■ Required work:
Because the pictures are not wanted, give back only the exact text of every entry below.

Recorded data
———

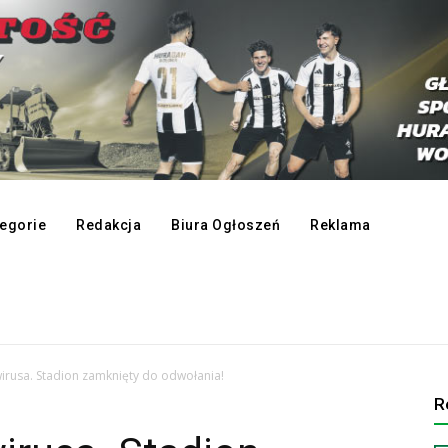
egorie
Redakcja
Biura Ogłoszeń
Reklama
rusa. Stadion zamknięty do odwołania!
R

———

■ Exercise answer:
egorie
Redakcja
Biura Ogłoszeń
Reklama
rusa. Stadion zamknięty do odwołania!
R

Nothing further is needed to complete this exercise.